MATERIAL FOR THIS TASK Block Start

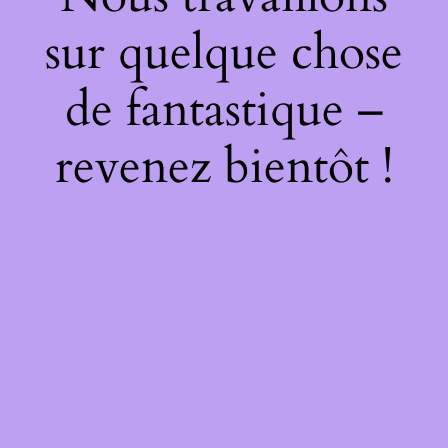
sur quelque chose
de fantastique –
revenez bientôt !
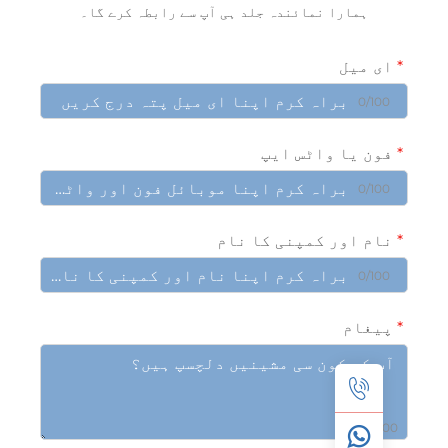
ہمارا نمائندہ جلد ہی آپ سے رابطہ کرے گا۔
ی میل
0/10
ون یا واٹس ایپ
0/10
ام اور کمپنی کا نام
0/10
یغام
0/10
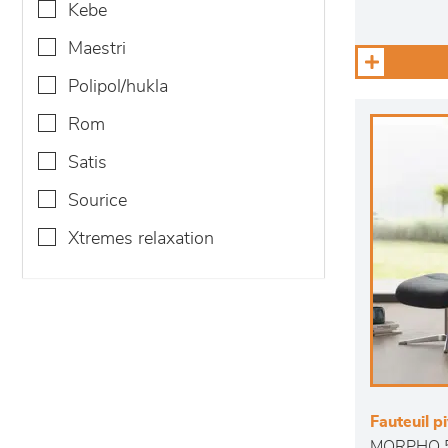
kebe
maestri
polipol/hukla
rom
satis
sourice
xtremes relaxation
Fauteuil p
MORPHO 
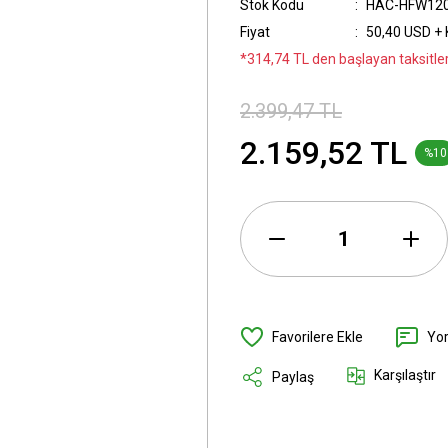
Stok Kodu
HAC-HFW120
Fiyat
50,40 USD +
*314,74 TL den başlayan taksitler
2.399,47 TL
2.159,52 TL
%10
Yo
Karşılaştır
Paylaş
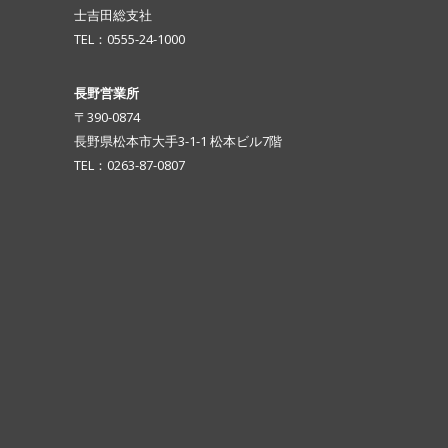
士吉田総支社
TEL：0555-24-1000
長野営業所
〒390-0874
長野県松本市大手3-1-1 松本ビル7階
TEL：0263-87-0807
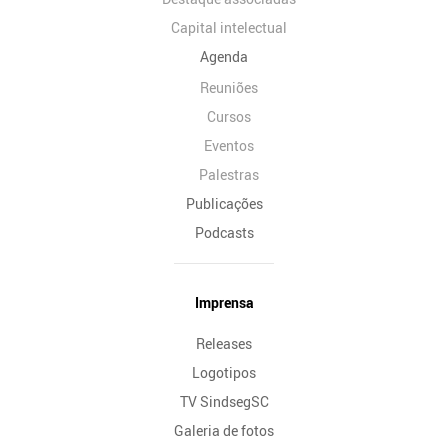
Capital intelectual
Agenda
Reuniões
Cursos
Eventos
Palestras
Publicações
Podcasts
Imprensa
Releases
Logotipos
TV SindsegSC
Galeria de fotos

MATERIAL FOR THIS TASK Block End

**DIRECTIONS:** Begin at the line in the entries above that has "ہمارا نمائندہ جلد ہی آپ سے رابطہ کرے گا۔", stop after the line that has "TEL：0263-87-0807", and output exactly those lines without pictures.

**FINAL ANSWER:**
ہمارا نمائندہ جلد ہی آپ سے رابطہ کرے گا۔
ی میل
0/10
ون یا واٹس ایپ
0/10
ام اور کمپنی کا نام
0/10
یغام
0/10
kebe
maestri
polipol/hukla
rom
satis
sourice
xtremes relaxation
Fauteuil p
MORPHO 
Stok Kodu
HAC-HFW120
Fiyat
50,40 USD +
*314,74 TL den başlayan taksitler
2.399,47 TL
2.159,52 TL
%10
Yo
Karşılaştır
Paylaş
士吉田総支社
TEL：0555-24-1000
長野営業所
〒390-0874
長野県松本市大手3-1-1 松本ビル7階
TEL：0263-87-0807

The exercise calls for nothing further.